Benson found that those who repeated the Sanskrit mantras, for as little as ten minutes a day, experienced physiological changes-reduced heart rate, lower stress levels and slower metabolism. Repeating the mantras also lowered the blood pressure of those who had high blood pressure and generally decreased the subjects’ oxygen consumption (indicating that the body was in a restful state). Benson and his colleagues also tested other prayers, including “Lord Jesus Christ, have mercy on me, and found that they had the same effect. Even words like “one,” “ocean,” “love” and “peace” produced the response. It appears that Benson and his colleagues had uncovered a universal principle: repetitive prayer allows human beings to enter a relaxed state. More recently, researchers at U Mass and other institutions have discovered that meditation can lead to the thickening of certain regions of the brain. Gray matter is actually produced. There is a benefit to prayer that has little to do with belief at all.

We could use the three beads to: do the Buddhist prayer
1. yourself,
2. one you love
3. one you have trouble with

OR Do one thing you’re grateful for, one thing you are asking for, one thing you will give

OR Sets of ten deep breaths

I want you to think about the mission of this congregation.
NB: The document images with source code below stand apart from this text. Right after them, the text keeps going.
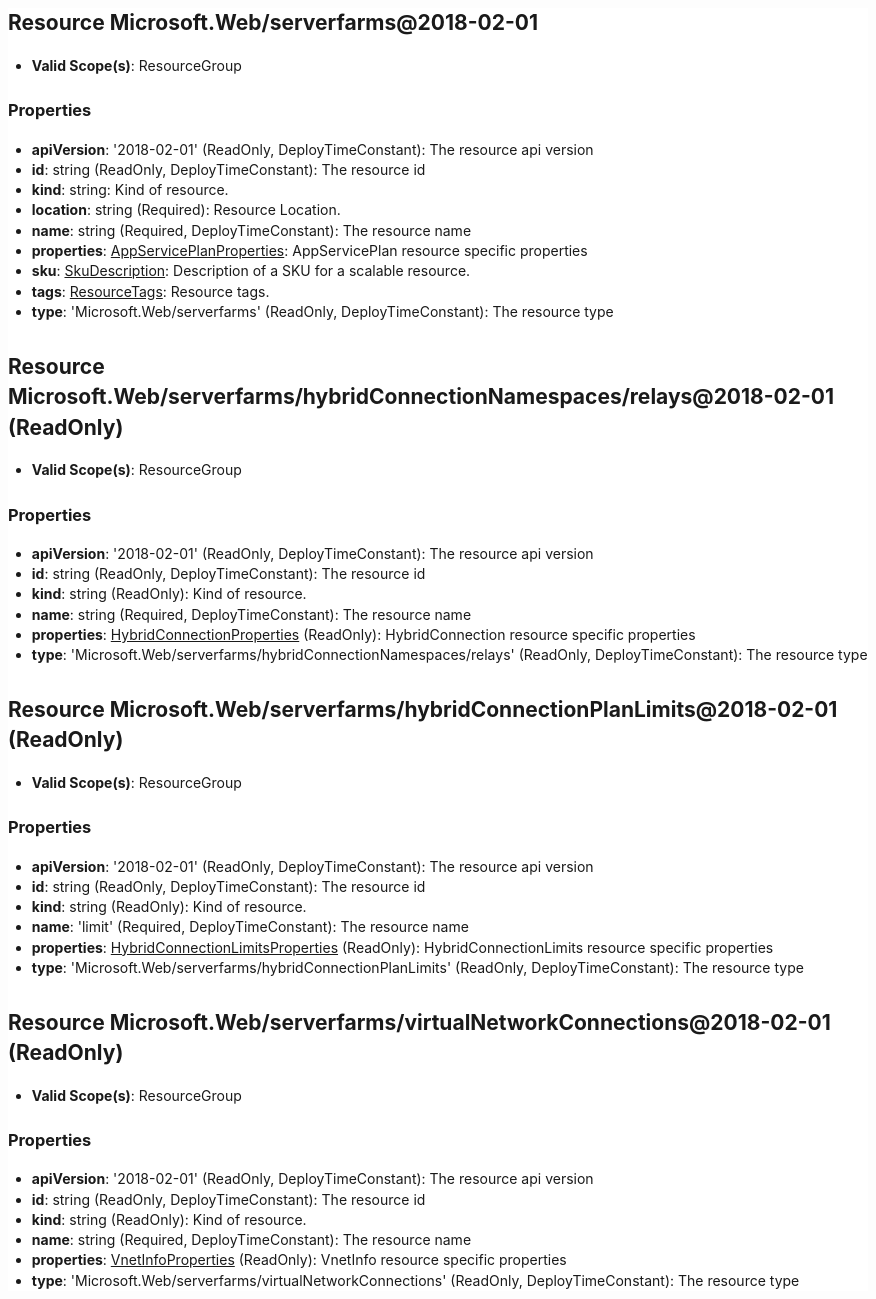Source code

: ## Resource Microsoft.Web/serverfarms@2018-02-01
* **Valid Scope(s)**: ResourceGroup
### Properties
* **apiVersion**: '2018-02-01' (ReadOnly, DeployTimeConstant): The resource api version
* **id**: string (ReadOnly, DeployTimeConstant): The resource id
* **kind**: string: Kind of resource.
* **location**: string (Required): Resource Location.
* **name**: string (Required, DeployTimeConstant): The resource name
* **properties**: [AppServicePlanProperties](#appserviceplanproperties): AppServicePlan resource specific properties
* **sku**: [SkuDescription](#skudescription): Description of a SKU for a scalable resource.
* **tags**: [ResourceTags](#resourcetags): Resource tags.
* **type**: 'Microsoft.Web/serverfarms' (ReadOnly, DeployTimeConstant): The resource type

## Resource Microsoft.Web/serverfarms/hybridConnectionNamespaces/relays@2018-02-01 (ReadOnly)
* **Valid Scope(s)**: ResourceGroup
### Properties
* **apiVersion**: '2018-02-01' (ReadOnly, DeployTimeConstant): The resource api version
* **id**: string (ReadOnly, DeployTimeConstant): The resource id
* **kind**: string (ReadOnly): Kind of resource.
* **name**: string (Required, DeployTimeConstant): The resource name
* **properties**: [HybridConnectionProperties](#hybridconnectionproperties) (ReadOnly): HybridConnection resource specific properties
* **type**: 'Microsoft.Web/serverfarms/hybridConnectionNamespaces/relays' (ReadOnly, DeployTimeConstant): The resource type

## Resource Microsoft.Web/serverfarms/hybridConnectionPlanLimits@2018-02-01 (ReadOnly)
* **Valid Scope(s)**: ResourceGroup
### Properties
* **apiVersion**: '2018-02-01' (ReadOnly, DeployTimeConstant): The resource api version
* **id**: string (ReadOnly, DeployTimeConstant): The resource id
* **kind**: string (ReadOnly): Kind of resource.
* **name**: 'limit' (Required, DeployTimeConstant): The resource name
* **properties**: [HybridConnectionLimitsProperties](#hybridconnectionlimitsproperties) (ReadOnly): HybridConnectionLimits resource specific properties
* **type**: 'Microsoft.Web/serverfarms/hybridConnectionPlanLimits' (ReadOnly, DeployTimeConstant): The resource type

## Resource Microsoft.Web/serverfarms/virtualNetworkConnections@2018-02-01 (ReadOnly)
* **Valid Scope(s)**: ResourceGroup
### Properties
* **apiVersion**: '2018-02-01' (ReadOnly, DeployTimeConstant): The resource api version
* **id**: string (ReadOnly, DeployTimeConstant): The resource id
* **kind**: string (ReadOnly): Kind of resource.
* **name**: string (Required, DeployTimeConstant): The resource name
* **properties**: [VnetInfoProperties](#vnetinfoproperties) (ReadOnly): VnetInfo resource specific properties
* **type**: 'Microsoft.Web/serverfarms/virtualNetworkConnections' (ReadOnly, DeployTimeConstant): The resource type
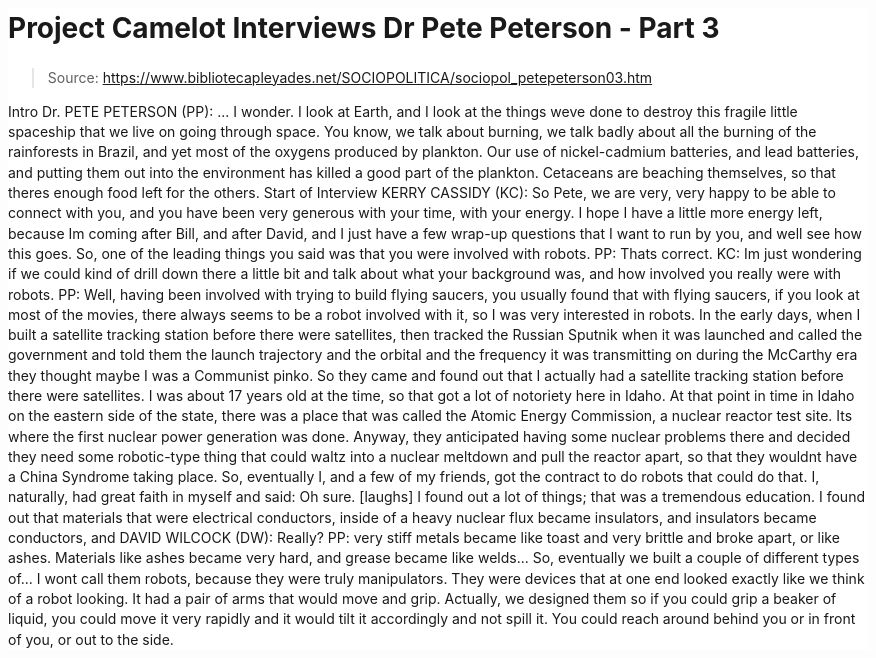 # Project Camelot Interviews Dr Pete Peterson - Part 3

> Source: https://www.bibliotecapleyades.net/SOCIOPOLITICA/sociopol_petepeterson03.htm

Intro
Dr. PETE PETERSON (PP):
... I wonder. I look at Earth, and I look at the things weve done to
destroy this fragile little spaceship that we live on going through
space. You know, we talk about burning, we talk badly about all the
burning of the rainforests in Brazil, and yet most of the oxygens
produced by plankton. Our use of nickel-cadmium batteries, and lead
batteries, and putting them out into the environment has killed a good
part of the plankton. Cetaceans are beaching themselves, so that theres
enough food left for the others.
Start of Interview
KERRY CASSIDY (KC): So Pete, we are very, very happy to be able to
connect with you, and you have been very generous with your time, with
your energy. I hope I have a little more energy left, because Im coming
after Bill, and after David, and I just have a few wrap-up questions
that I want to run by you, and well see how this goes.
So, one of the leading things you said was that you were involved with
robots.
PP: Thats correct.
KC: Im just wondering if we could kind of drill down there a little bit
and talk about what your background was, and how involved you really
were with robots.
PP: Well, having been involved with trying to build flying saucers, you
usually found that with flying saucers, if you look at most of the
movies, there always seems to be a robot involved with it, so I was very
interested in robots.
In the early days, when I built a satellite tracking station before
there were satellites, then tracked the Russian Sputnik when it was
launched and called the government and told them the launch trajectory
and the orbital and the frequency it was transmitting on during the
McCarthy era they thought maybe I was a Communist pinko. So they came
and found out that I actually had a satellite tracking station before
there were satellites. I was about 17 years old at the time, so that got
a lot of notoriety here in Idaho.
At that point in time in Idaho on the eastern side of the state, there
was a place that was called the Atomic Energy Commission, a nuclear
reactor test site. Its where the first nuclear power generation was
done. Anyway, they anticipated having some nuclear problems there and
decided they need some robotic-type thing that could waltz into a
nuclear meltdown and pull the reactor apart, so that they wouldnt have
a China Syndrome taking place.
So, eventually I, and a few of my friends, got the contract to do robots
that could do that. I, naturally, had great faith in myself and said: Oh
sure. [laughs]
I found out a lot of things; that was a tremendous education. I found
out that materials that were electrical conductors, inside of a heavy
nuclear flux became insulators, and insulators became conductors, and
DAVID WILCOCK (DW): Really?
PP:
very stiff metals became like toast and very brittle and broke
apart, or like ashes. Materials like ashes became very hard, and grease
became like welds...
So, eventually we built a couple of different types of... I wont call
them robots, because they were truly manipulators. They were devices
that at one end looked exactly like we think of a robot looking. It had
a pair of arms that would move and grip. Actually, we designed them so
if you could grip a beaker of liquid, you could move it very rapidly and
it would tilt it accordingly and not spill it. You could reach around
behind you or in front of you, or out to the side.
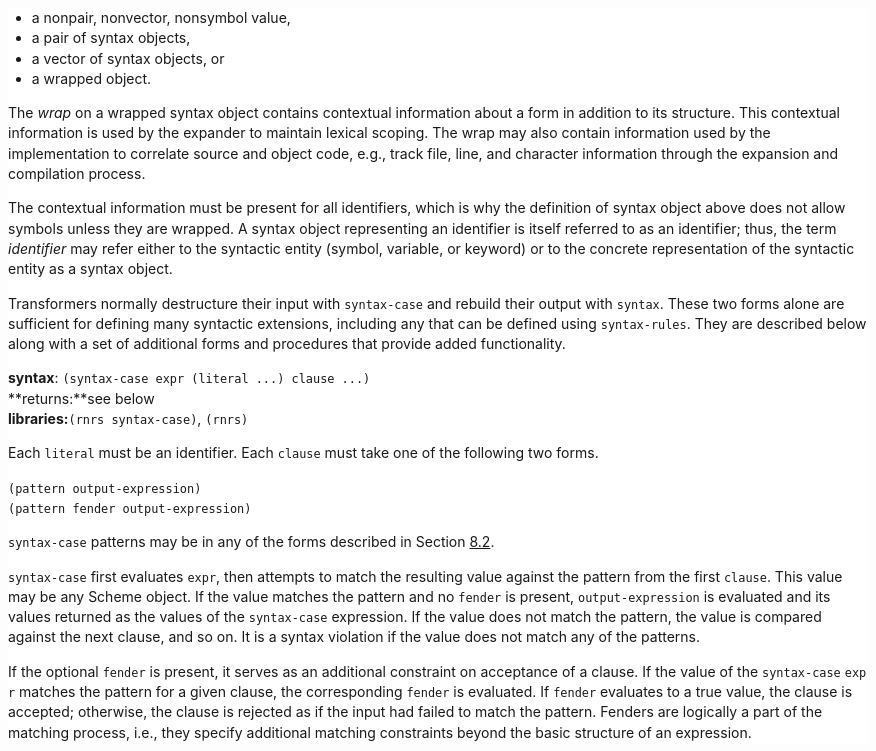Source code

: -   a nonpair, nonvector, nonsymbol value,
-   a pair of syntax objects,
-   a vector of syntax objects, or
-   a wrapped object.

The *wrap* on a wrapped syntax object contains contextual information
about a form in addition to its structure. This contextual information
is used by the expander to maintain lexical scoping. The wrap may also
contain information used by the implementation to correlate source and
object code, e.g., track file, line, and character information through
the expansion and compilation process.

The contextual information must be present for all identifiers, which is
why the definition of syntax object above does not allow symbols unless
they are wrapped. A syntax object representing an identifier is itself
referred to as an identifier; thus, the term *identifier* may refer
either to the syntactic entity (symbol, variable, or keyword) or to the
concrete representation of the syntactic entity as a syntax object.

Transformers normally destructure their input with `syntax-case` and
rebuild their output with `syntax`. These two forms alone are sufficient
for defining many syntactic extensions, including any that can be
defined using `syntax-rules`. They are described below along with a set
of additional forms and procedures that provide added functionality.

**syntax**: `(syntax-case expr (literal ...) clause ...)` \
 **returns:**see below \
 **libraries:**`(rnrs syntax-case)`, `(rnrs)`

Each `literal` must be an identifier. Each `clause` must take one of the
following two forms.

`(pattern output-expression)`<br>
`(pattern fender output-expression)`

`syntax-case` patterns may be in any of the forms described in
Section [8.2](syntax.html#g135).

`syntax-case` first evaluates `expr`, then attempts to match the
resulting value against the pattern from the first `clause`. This value
may be any Scheme object. If the value matches the pattern and no
`fender` is present, `output-expression` is evaluated and its values
returned as the values of the `syntax-case` expression. If the value
does not match the pattern, the value is compared against the next
clause, and so on. It is a syntax violation if the value does not match
any of the patterns.

If the optional `fender` is present, it serves as an additional
constraint on acceptance of a clause. If the value of the `syntax-case`
`expr` matches the pattern for a given clause, the corresponding
`fender` is evaluated. If `fender` evaluates to a true value, the clause
is accepted; otherwise, the clause is rejected as if the input had
failed to match the pattern. Fenders are logically a part of the
matching process, i.e., they specify additional matching constraints
beyond the basic structure of an expression.

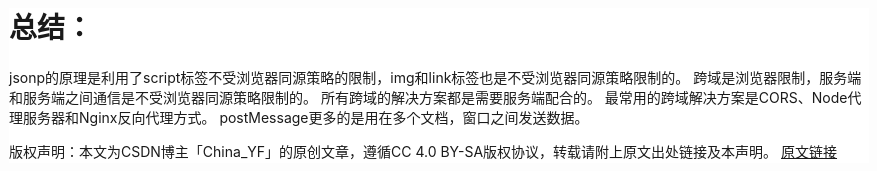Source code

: # 总结：
jsonp的原理是利用了script标签不受浏览器同源策略的限制，img和link标签也是不受浏览器同源策略限制的。
跨域是浏览器限制，服务端和服务端之间通信是不受浏览器同源策略限制的。
所有跨域的解决方案都是需要服务端配合的。
最常用的跨域解决方案是CORS、Node代理服务器和Nginx反向代理方式。
postMessage更多的是用在多个文档，窗口之间发送数据。


版权声明：本文为CSDN博主「China_YF」的原创文章，遵循CC 4.0 BY-SA版权协议，转载请附上原文出处链接及本声明。
[原文链接](https://blog.csdn.net/m0_37873510/article/details/126558023)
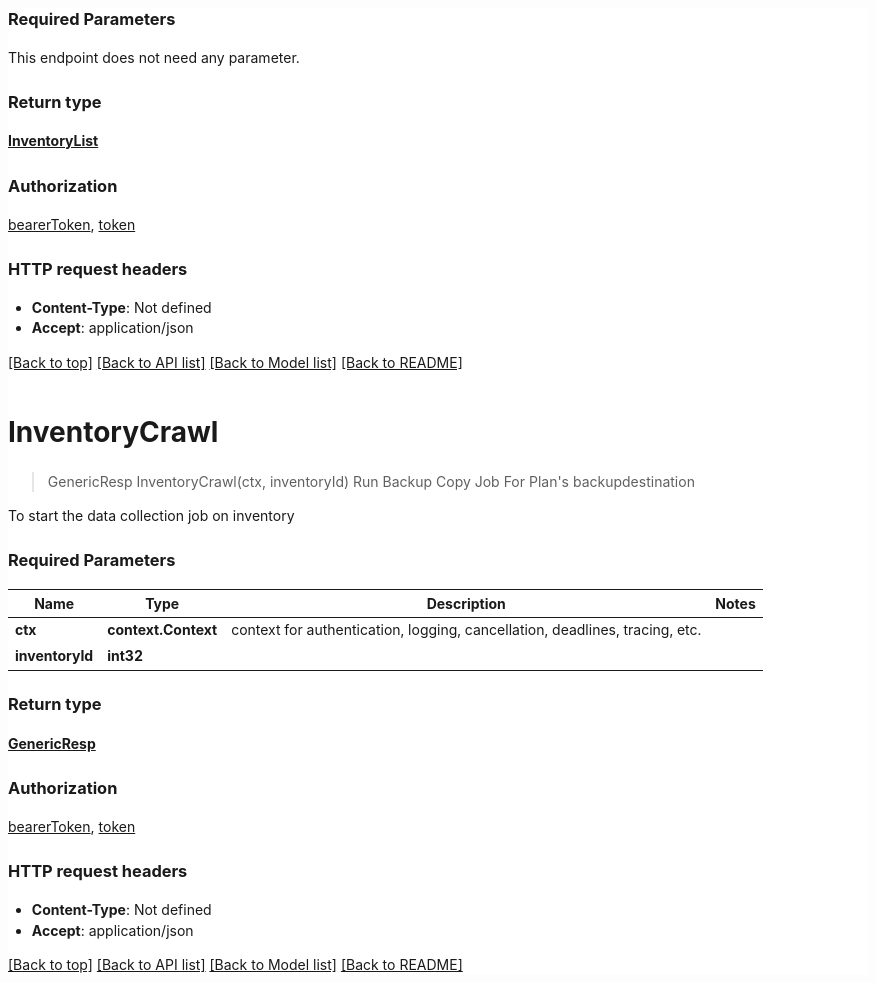 ### Required Parameters
This endpoint does not need any parameter.

### Return type

[**InventoryList**](InventoryList.md)

### Authorization

[bearerToken](../README.md#bearerToken), [token](../README.md#token)

### HTTP request headers

 - **Content-Type**: Not defined
 - **Accept**: application/json

[[Back to top]](#) [[Back to API list]](../README.md#documentation-for-api-endpoints) [[Back to Model list]](../README.md#documentation-for-models) [[Back to README]](../README.md)

# **InventoryCrawl**
> GenericResp InventoryCrawl(ctx, inventoryId)
Run Backup Copy Job For Plan's backupdestination

To start the data collection job on inventory

### Required Parameters

Name | Type | Description  | Notes
------------- | ------------- | ------------- | -------------
 **ctx** | **context.Context** | context for authentication, logging, cancellation, deadlines, tracing, etc.
  **inventoryId** | **int32**|  | 

### Return type

[**GenericResp**](GenericResp.md)

### Authorization

[bearerToken](../README.md#bearerToken), [token](../README.md#token)

### HTTP request headers

 - **Content-Type**: Not defined
 - **Accept**: application/json

[[Back to top]](#) [[Back to API list]](../README.md#documentation-for-api-endpoints) [[Back to Model list]](../README.md#documentation-for-models) [[Back to README]](../README.md)

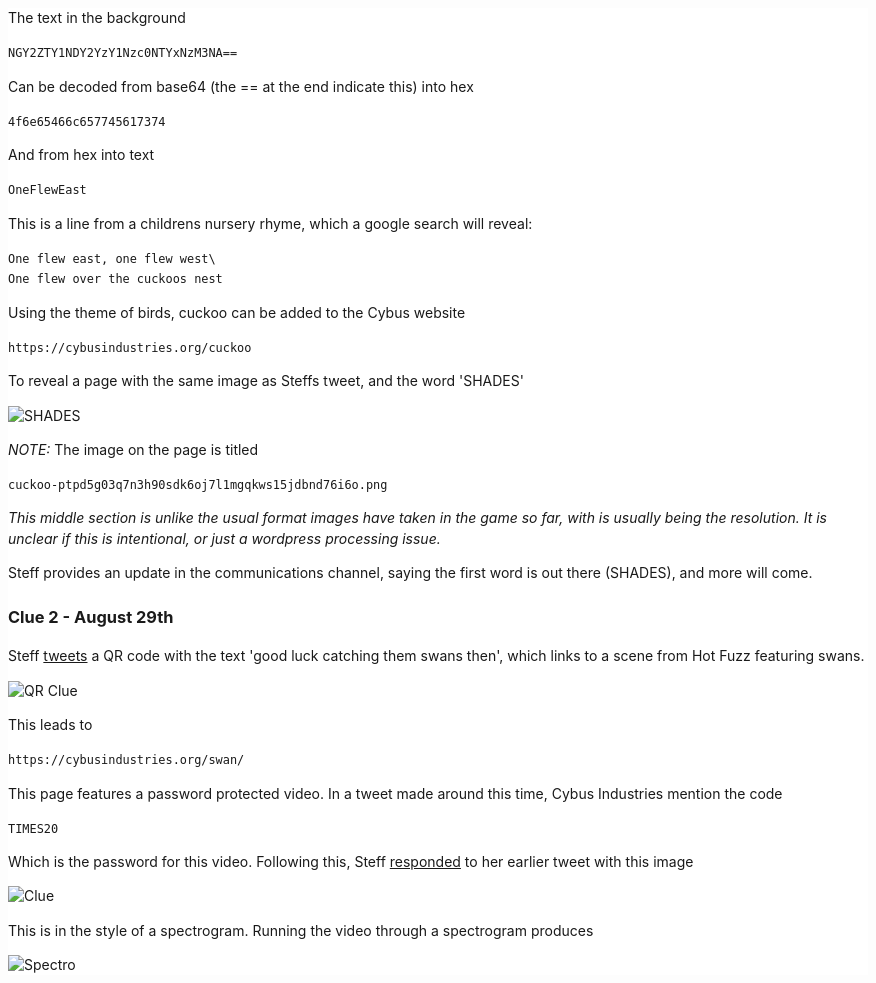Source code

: The text in the background

    NGY2ZTY1NDY2YzY1Nzc0NTYxNzM3NA==

Can be decoded from base64 (the == at the end indicate this) into hex

    4f6e65466c657745617374

And from hex into text

    OneFlewEast

This is a line from a childrens nursery rhyme, which a google search will reveal:

    One flew east, one flew west\
    One flew over the cuckoos nest

Using the theme of birds, cuckoo can be added to the Cybus website

    https://cybusindustries.org/cuckoo

To reveal a page with the same image as Steffs tweet, and the word 'SHADES'

![SHADES](/actii/prizes/prize1-1.jpg)

_NOTE:_ The image on the page is titled 

    cuckoo-ptpd5g03q7n3h90sdk6oj7l1mgqkws15jdbnd76i6o.png

_This middle section is unlike the usual format images have taken in the game so far, with is usually being the resolution. It is unclear if this is intentional, or just a wordpress processing issue._

Steff provides an update in the communications channel, saying the first word is out there (SHADES), and more will come. 

### Clue 2 - August 29th
Steff [tweets](https://twitter.com/SteffPorterC/status/1563985296173268994/photo/1) a QR code with the text 'good luck catching them swans then', which links to a scene from Hot Fuzz featuring swans. 

![QR Clue](/actii/clues/clue2-1.png)

This leads to

    https://cybusindustries.org/swan/

This page features a password protected video. In a tweet made around this time, Cybus Industries mention the code 

    TIMES20

Which is the password for this video. Following this, Steff [responded](https://twitter.com/SteffPorterC/status/1564000442148864000) to her earlier tweet with this image

![Clue](/actii/clues/clue2-2.jpg)

This is in the style of a spectrogram. Running the video through a spectrogram produces

![Spectro](/actii/clues/clue2-3.png)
You could use the first bead to think about how your soul has been nourished, what nourishment it needs, how you have nourished the souls of others, and how you could do that today. The second bead is all about transformation. How has your life been transformed today, if it has? What kind of transformation would you like to experience? Could you help transform someone else’s life today? The third is the justice bead. How have you done justice today? What kind of justice do you need? Can you support someone else who is doing justice? We are not all activists every day: sometimes we are called to be in support. This is something you practice. I invite you to try it.